Scan the records for "hand" and copy each line that contains it.

[Stored records]

'''

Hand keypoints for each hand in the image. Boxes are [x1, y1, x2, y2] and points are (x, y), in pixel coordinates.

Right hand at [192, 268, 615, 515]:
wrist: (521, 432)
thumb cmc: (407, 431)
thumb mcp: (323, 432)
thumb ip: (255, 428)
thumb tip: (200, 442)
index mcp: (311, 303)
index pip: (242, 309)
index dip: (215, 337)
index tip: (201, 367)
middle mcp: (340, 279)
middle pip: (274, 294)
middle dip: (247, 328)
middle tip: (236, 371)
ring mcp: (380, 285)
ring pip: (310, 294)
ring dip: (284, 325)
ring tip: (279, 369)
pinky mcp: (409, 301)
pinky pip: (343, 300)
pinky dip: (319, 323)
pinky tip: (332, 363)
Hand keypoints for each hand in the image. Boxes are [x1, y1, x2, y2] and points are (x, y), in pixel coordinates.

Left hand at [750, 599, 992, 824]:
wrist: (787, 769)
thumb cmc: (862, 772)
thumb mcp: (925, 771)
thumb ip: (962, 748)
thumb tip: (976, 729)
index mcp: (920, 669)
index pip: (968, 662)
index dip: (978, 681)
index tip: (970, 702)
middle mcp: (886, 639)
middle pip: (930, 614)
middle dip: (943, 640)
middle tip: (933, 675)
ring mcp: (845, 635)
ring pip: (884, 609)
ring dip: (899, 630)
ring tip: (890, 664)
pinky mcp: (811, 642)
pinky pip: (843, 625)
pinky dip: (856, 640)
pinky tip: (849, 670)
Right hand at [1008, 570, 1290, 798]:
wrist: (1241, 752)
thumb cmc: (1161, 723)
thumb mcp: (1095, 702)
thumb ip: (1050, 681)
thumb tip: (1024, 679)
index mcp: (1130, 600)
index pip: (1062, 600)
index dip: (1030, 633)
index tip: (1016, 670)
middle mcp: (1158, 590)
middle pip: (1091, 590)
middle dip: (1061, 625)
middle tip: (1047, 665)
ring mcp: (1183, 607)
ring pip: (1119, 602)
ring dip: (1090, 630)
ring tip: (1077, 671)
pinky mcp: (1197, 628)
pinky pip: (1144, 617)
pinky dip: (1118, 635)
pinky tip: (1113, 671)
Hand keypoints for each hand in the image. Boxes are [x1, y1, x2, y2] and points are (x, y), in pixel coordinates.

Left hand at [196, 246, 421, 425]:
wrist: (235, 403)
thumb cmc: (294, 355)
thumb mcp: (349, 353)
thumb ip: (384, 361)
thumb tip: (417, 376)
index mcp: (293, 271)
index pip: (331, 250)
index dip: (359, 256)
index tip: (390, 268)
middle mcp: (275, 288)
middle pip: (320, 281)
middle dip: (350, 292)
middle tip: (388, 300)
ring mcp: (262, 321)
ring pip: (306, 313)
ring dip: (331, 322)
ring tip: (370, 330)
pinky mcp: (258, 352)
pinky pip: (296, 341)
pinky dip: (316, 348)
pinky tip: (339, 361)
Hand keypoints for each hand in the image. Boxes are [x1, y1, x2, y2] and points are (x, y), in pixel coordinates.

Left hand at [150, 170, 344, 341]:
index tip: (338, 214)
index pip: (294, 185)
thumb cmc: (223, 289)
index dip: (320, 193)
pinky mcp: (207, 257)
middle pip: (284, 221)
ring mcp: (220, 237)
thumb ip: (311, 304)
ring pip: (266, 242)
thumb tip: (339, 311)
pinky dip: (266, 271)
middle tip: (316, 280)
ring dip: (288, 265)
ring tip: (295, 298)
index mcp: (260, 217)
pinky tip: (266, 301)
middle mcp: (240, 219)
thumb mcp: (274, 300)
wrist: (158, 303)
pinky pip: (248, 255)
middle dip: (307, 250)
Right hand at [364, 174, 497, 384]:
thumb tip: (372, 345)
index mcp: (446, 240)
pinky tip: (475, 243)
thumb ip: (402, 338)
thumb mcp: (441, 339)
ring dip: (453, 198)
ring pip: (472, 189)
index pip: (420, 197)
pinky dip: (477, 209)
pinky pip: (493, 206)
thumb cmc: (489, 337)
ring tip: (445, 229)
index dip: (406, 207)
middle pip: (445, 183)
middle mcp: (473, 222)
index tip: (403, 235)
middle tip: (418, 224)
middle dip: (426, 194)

'''

## Answer for the task
Hand keypoints for each hand in the image. Boxes are [x1, y1, x2, y2] and points are (x, y), in pixel coordinates.
Right hand at [192, 268, 615, 515]:
Hand keypoints for each hand in the image. Boxes are [x1, y1, x2, y2] and points are (x, y), in pixel coordinates.
Left hand at [750, 599, 992, 824]:
Right hand at [1008, 570, 1290, 798]:
Hand keypoints for each hand in the image. Boxes are [x1, y1, x2, y2] and points are (x, y), in pixel coordinates.
Left hand at [196, 246, 421, 425]:
Hand keypoints for each hand in the image. Boxes are [x1, y1, x2, y2] and points are (x, y), in pixel coordinates.
Left hand at [150, 170, 344, 341]:
Right hand at [364, 174, 497, 384]:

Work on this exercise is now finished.